◆ Your instructions
Pick out each line of the material that contains the string "いーさん" and copy those lines.

◆ Records
○ ○ ○

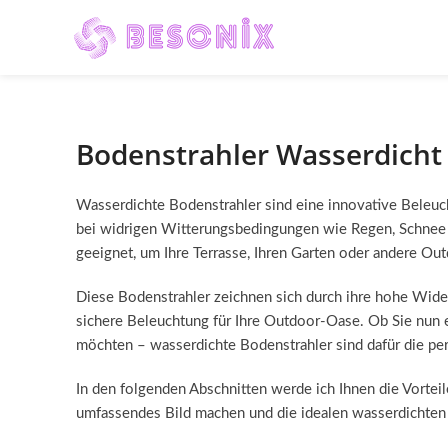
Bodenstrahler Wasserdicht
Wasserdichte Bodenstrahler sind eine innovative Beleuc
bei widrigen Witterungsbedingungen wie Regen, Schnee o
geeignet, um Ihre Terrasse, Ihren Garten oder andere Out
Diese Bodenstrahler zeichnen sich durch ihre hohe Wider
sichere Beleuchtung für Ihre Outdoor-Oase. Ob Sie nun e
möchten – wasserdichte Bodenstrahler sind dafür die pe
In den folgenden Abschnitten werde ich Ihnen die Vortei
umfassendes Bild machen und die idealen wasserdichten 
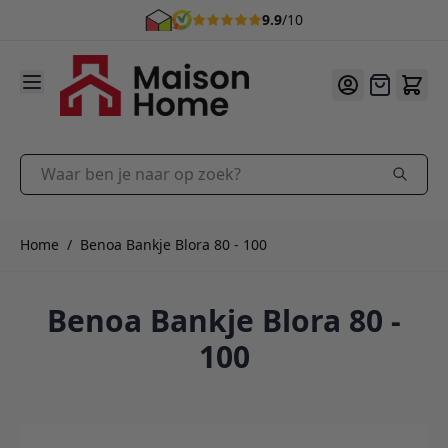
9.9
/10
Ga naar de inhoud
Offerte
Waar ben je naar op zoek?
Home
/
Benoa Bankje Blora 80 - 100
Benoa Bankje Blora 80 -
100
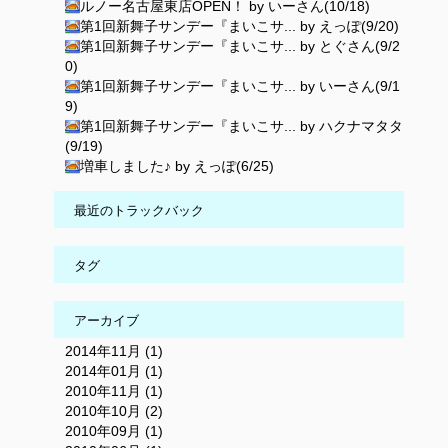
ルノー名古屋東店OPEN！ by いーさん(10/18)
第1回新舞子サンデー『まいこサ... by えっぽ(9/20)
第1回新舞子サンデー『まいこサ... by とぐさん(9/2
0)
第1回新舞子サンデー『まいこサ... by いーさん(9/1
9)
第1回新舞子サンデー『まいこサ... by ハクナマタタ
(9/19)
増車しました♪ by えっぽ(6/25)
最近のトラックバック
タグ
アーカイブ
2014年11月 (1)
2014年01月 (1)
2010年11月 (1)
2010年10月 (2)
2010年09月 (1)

○ ○ ○

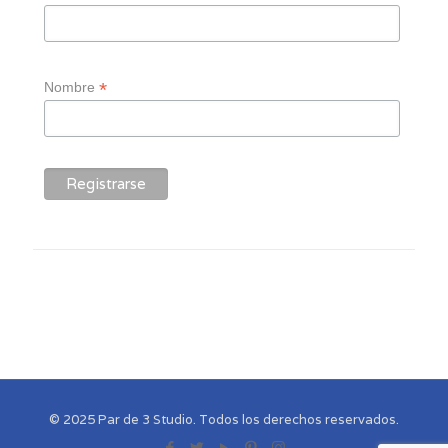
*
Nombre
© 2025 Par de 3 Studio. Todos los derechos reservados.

○ ○ ○

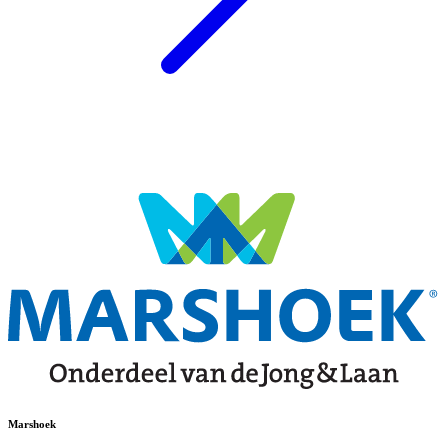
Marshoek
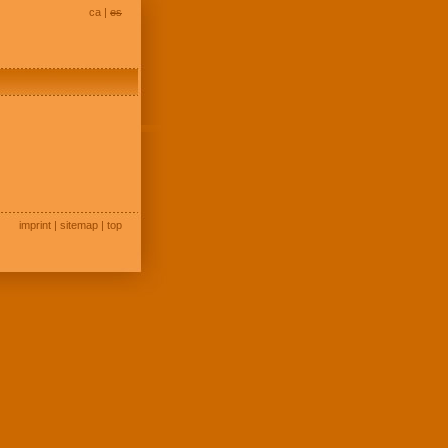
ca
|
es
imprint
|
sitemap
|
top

○ ○ ○

◆ Response to this exercise
ルノー名古屋東店OPEN！ by いーさん(10/18)
第1回新舞子サンデー『まいこサ... by いーさん(9/1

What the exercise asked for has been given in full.